▶ **Görev maddesi 1**
Mesleki rehberlik metninde rakamla yazılmış bütün farklı sayıları sıralayın. Birden çok geçenleri bir kez yazın, "1-2" ifadesindeki sayıları ise ayrı ayrı alın.
▶ **Görev maddesi 2**
Mesleki rehberlik metnini, kaldığı yerden aynı üslupla devam ettirerek yazın.

▶ **Okuma metni**

>>>>>

Çalışmakta olduğum bölümde, yaklaşık 15 yıldır mesleki rehberlik ile ilgili dersler vermekteyim. Bu derslerin konusu, meslek seçimi ile ilgili konularda, özellikle geçlerin neler yapması gerektiği hakkındadır. Öğrencilerim ise psikolojik danışma ve rehberlik alanında eğitim alan öğrencilerdir. Mezun öğrencilerimizin önemli bir kısmı okullarda psikolojik danışman (rehber öğretmen) olarak görev yapmaktadır.
Bu deneyim süresi içinde öğrencilerimin bir kısmında şöyle bir düşüncenin oluşmaya başladığını fark ettim: "Meslek lisesi öğrencileri zaten mesleklerini seçmişlerdir, öyleyse onlara mesleki rehberlik yapılması gerekli değildir." Özellikle, 1999 yılından başlayarak uygulanan yeni ÖSS sistemiyle birlikte, bu düşünce daha çok ifade ediliyor gibi geliyor bana. Ayrıca, meslek liselerindeki öğrenciler arasında da 1999 yılından sonra motivasyon düşüklüğü sorunu belirgin biçimde ortaya çıktı. Yani, 1999 ve sonrasındaki 1-2 yıl içinde bu öğrenciler, "Biz istediğimiz bölümü seçemiyoruz, öyleyse, çalışmak da istemiyoruz." şeklinde düşünmeye başladılar. Belki günümüzde bu şekilde düşünen öğrencilerin sayısında azalma olmuş olabilir, ama yine de meslek liselerindeki öğrencilerimizin en azından bir kısmının aldıkları eğitime karşı motivasyonlarının çok yüksek olmadığını gözleyebiliyoruz.
Bu birinci ifadeyle ilgili kişisel görüşlerim şöyle: Bence psikolojik danışmanlar meslek liselerinde mesleki rehberlik çalışmalarını daha çok yapmalı ve meslek lisesindeki öğrenciler de -özellikle 9. sınıf düzeyinde- psikolojik danışmanlara daha çok başvurmalı. Çünkü 9. sınıf bittiğinde, bu öğrenciler öğrenimlerini aynı lisede sürdürme kararı verdikleri zaman, geri dönüş şansları giderek zorlaşacaktır. Eğitim sistemimizin özelliği bu şekildedir ve bu bir yere kadar da normaldir. Ancak devam etme-okul değiştirme kararını vermeden önce, birçok konunun tartışılması gerekecektir. Öğrenciler bu tartışmayı en iyi psikolojik danışmanlarla yapabilirler.

<<<<<

▶ **Satırlardan alıntılar**
>>>>>

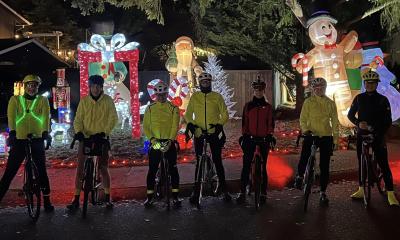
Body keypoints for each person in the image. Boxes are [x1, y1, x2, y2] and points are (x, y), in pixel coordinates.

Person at [0, 75, 54, 211]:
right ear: (24, 86)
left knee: (41, 170)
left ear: (38, 87)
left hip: (37, 138)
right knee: (10, 172)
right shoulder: (15, 100)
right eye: (29, 85)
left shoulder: (43, 100)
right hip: (19, 139)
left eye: (35, 85)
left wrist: (45, 133)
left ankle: (47, 201)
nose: (32, 88)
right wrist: (12, 133)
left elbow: (46, 117)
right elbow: (11, 117)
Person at [347, 69, 399, 206]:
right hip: (362, 134)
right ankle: (360, 189)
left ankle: (390, 193)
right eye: (367, 83)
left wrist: (378, 131)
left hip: (378, 134)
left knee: (383, 163)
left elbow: (388, 120)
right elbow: (350, 115)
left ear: (377, 84)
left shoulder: (383, 99)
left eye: (372, 83)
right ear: (364, 84)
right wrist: (358, 123)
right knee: (361, 161)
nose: (369, 85)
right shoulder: (359, 98)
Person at [67, 75, 118, 210]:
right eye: (93, 86)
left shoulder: (108, 101)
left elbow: (113, 118)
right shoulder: (84, 101)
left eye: (98, 86)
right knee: (80, 168)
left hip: (101, 137)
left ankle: (108, 198)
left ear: (102, 87)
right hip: (86, 137)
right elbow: (78, 119)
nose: (96, 89)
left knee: (103, 167)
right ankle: (76, 198)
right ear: (89, 87)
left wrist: (105, 132)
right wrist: (78, 131)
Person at [185, 72, 231, 203]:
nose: (205, 83)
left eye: (207, 81)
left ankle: (224, 190)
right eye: (203, 82)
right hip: (199, 133)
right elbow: (188, 115)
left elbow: (225, 114)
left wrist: (219, 125)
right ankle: (195, 191)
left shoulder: (217, 97)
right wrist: (193, 126)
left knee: (217, 160)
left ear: (210, 83)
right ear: (200, 83)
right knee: (199, 162)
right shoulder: (195, 97)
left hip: (214, 133)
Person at [293, 77, 339, 206]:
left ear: (325, 88)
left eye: (321, 88)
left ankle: (323, 192)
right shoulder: (308, 102)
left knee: (324, 166)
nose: (319, 90)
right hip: (311, 134)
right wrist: (305, 130)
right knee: (304, 155)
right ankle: (300, 176)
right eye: (316, 88)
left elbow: (335, 122)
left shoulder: (330, 103)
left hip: (325, 136)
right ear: (312, 89)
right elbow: (303, 118)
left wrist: (335, 139)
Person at [236, 76, 275, 204]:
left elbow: (271, 123)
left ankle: (263, 192)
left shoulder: (268, 107)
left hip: (264, 139)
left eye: (261, 90)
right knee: (246, 166)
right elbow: (244, 123)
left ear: (264, 91)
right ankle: (242, 192)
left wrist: (270, 135)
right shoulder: (248, 106)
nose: (258, 92)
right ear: (253, 91)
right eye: (256, 90)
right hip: (250, 138)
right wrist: (244, 135)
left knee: (263, 168)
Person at [143, 81, 181, 208]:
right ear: (155, 95)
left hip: (169, 142)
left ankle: (175, 196)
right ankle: (149, 197)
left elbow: (175, 125)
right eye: (159, 95)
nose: (161, 97)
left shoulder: (174, 108)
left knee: (173, 169)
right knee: (152, 169)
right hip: (156, 142)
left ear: (166, 94)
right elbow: (146, 126)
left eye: (163, 95)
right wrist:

<<<<<

▶ **Yanıt alanı 1**
15, 1999, 1, 2, 9

▶ **Yanıt alanı 2**
İkinci ifadeyle ilgili görüşümü de şöyle özetleyebilirim: Bence meslek lisesindeki öğrencilerin motivasyonlarını düşüren iki olumsuz özellik var. Bunlardan birincisi ve en önemlisi, mezunların uzun süreli işsizlik sıkıntısı yaşama olasılığının yüksek olması. Ne yazık ki, böyle bir durum var. İkinci olumsuzluk da, meslek liselerinde dünya standartlarında bir eğitimin verilememesi. Yanılmıyorsam, meslek lisesindeki öğrencilerimizin önemli bir kısmının motivasyonunu düşmesinde bu iki olumsuzluk önemli ölçüde etkili oluyor. Buna bir de 1999 yılında başlatılan ve ülke çapında bir problem haline gelen "katsayı sorunu" eklenebilir. Bu yeni uygulamayla birlikte, meslek lisesi mezunlarının kendi alanlarına/liselerine uygun yükseköğretim programlarına yönelmeleri gerekiyor. Tıp fakültesi gibi en gözde bölümlere yönelmek istediklerinde, -diğer liselerin mezunları gibi meslek lisesi mezunları da isteyeceklerdir- bu bölümlere yerleşme olasılıkları oldukça zayıflamış durumda. Bu son durum, ülkede ilk defa uygulanmaya başladığında, meslek lisesindeki öğrenciler çok tepkisel davranmışlardı. Son zamanlarda bu tepkiler daha az görülmeye başladı. Ama "katsayı sorunu" hala ülke gündemini işgal etmeye devam ediyor.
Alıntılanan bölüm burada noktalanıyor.